= The Slayers d20 =

Tabletop role-playing game

The Slayers d20 cover art

The Slayers d20 Role-Playing Game is a 2003 role-playing game published by Guardians of Order based on the anime series Slayers. The title refers to the title under which Central Park Media released the three seasons of the television series.

The Slayers d20 (ISBN 189452585X) was designed by Michelle Lyons, David Lyons, Jeff Mackintosh and Anthony Ragan, featuring art by Jeff Mackintosh. It was nominated for the 2004 ENnies in the category Best Licensed Product.

The game uses the d20 System with a variant magic system designed to reflect the powerful spells found in the series. Players' characters in this setting are frequently at a much higher level than in a typical d20 campaign. The game has no reference to any material found in the movies or OVA episodes due to licensing restrictions, thus there is no mention of the popular character Naga the Serpent. However, there are multiple sets of game statistics for the four principals of the TV series, to reflect their advancement over the course of the story.

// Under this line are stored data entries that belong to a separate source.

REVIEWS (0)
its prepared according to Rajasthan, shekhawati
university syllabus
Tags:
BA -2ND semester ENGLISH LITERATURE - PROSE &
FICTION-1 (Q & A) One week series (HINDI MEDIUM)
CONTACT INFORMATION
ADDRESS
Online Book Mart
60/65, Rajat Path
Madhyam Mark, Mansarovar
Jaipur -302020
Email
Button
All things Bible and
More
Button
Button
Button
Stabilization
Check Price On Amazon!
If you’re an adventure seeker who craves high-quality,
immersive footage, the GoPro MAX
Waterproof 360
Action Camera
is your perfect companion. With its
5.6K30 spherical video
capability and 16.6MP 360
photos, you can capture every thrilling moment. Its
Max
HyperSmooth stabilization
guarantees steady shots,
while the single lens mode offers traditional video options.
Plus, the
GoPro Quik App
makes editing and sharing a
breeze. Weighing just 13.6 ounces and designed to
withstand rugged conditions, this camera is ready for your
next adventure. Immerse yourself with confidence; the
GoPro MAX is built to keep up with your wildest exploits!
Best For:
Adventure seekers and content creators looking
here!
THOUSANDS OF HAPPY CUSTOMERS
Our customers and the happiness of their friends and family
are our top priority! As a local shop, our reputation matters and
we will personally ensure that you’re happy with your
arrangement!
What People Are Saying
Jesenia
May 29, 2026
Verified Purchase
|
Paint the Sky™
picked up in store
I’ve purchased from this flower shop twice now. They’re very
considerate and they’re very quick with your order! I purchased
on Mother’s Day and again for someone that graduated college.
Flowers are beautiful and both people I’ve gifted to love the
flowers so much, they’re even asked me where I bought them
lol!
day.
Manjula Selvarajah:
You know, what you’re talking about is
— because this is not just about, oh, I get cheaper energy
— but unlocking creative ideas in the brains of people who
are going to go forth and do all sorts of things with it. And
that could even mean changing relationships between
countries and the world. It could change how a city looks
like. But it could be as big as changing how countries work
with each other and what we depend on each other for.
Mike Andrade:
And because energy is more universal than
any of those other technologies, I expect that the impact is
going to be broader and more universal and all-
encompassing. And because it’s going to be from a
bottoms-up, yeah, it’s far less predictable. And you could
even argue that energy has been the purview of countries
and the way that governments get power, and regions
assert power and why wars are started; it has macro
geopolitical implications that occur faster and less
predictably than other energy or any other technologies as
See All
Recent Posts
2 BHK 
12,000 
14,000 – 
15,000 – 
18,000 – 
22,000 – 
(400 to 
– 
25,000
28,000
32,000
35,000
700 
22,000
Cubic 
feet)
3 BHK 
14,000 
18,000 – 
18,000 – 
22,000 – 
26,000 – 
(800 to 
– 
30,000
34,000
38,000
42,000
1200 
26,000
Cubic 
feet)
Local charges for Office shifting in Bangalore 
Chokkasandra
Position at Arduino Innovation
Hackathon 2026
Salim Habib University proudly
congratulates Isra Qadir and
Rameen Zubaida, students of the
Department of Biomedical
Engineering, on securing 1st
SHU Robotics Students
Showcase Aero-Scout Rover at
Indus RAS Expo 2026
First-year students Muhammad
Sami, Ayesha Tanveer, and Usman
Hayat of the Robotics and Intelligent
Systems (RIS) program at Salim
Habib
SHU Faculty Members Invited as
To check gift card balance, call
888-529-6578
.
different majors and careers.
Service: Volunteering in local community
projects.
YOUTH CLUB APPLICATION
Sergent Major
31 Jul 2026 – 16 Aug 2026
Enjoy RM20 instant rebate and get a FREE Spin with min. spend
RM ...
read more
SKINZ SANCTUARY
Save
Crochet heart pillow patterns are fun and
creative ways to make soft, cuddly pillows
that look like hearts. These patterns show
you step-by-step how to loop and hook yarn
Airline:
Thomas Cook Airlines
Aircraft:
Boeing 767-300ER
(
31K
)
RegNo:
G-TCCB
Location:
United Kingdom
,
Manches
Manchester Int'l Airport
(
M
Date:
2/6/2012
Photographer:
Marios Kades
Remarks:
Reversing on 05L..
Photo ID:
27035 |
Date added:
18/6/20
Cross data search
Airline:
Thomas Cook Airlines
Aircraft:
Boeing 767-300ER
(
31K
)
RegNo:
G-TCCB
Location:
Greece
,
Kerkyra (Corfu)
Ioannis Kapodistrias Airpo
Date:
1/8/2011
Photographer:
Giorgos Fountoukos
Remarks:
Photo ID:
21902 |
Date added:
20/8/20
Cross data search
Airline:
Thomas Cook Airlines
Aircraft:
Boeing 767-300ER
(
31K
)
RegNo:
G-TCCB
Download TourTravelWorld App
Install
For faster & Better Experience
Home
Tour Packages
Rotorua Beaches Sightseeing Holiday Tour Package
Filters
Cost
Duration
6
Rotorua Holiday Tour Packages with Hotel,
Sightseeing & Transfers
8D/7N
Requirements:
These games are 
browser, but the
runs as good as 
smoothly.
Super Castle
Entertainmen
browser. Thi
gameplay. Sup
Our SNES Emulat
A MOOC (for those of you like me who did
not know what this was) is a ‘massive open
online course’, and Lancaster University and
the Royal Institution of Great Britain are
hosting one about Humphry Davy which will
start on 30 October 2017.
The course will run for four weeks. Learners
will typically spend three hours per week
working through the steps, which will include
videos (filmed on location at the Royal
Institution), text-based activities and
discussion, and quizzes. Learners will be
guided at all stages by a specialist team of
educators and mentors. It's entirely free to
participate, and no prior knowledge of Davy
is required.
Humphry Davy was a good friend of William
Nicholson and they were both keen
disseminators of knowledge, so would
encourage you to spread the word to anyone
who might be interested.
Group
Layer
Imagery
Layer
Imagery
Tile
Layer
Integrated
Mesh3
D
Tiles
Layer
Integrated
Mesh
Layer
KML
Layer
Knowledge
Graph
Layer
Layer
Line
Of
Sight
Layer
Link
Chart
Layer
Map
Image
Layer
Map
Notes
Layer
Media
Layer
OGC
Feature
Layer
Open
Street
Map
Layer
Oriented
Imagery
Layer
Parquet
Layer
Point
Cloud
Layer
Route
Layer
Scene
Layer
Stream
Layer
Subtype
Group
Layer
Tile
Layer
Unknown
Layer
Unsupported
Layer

The book was scheduled to go out of print in 2006, as Guardians of Order's license to publish Slayers material expires. No renewal was planned, especially since CPM itself has been displaced as the license holder for Slayers in favor of FUNimation, which has a substantial collectible card game division of its own. Much of Slayers material was incorporated into Advanced d20 Magic, a setting-independent book that continued to be in print after the license on Slayers expired.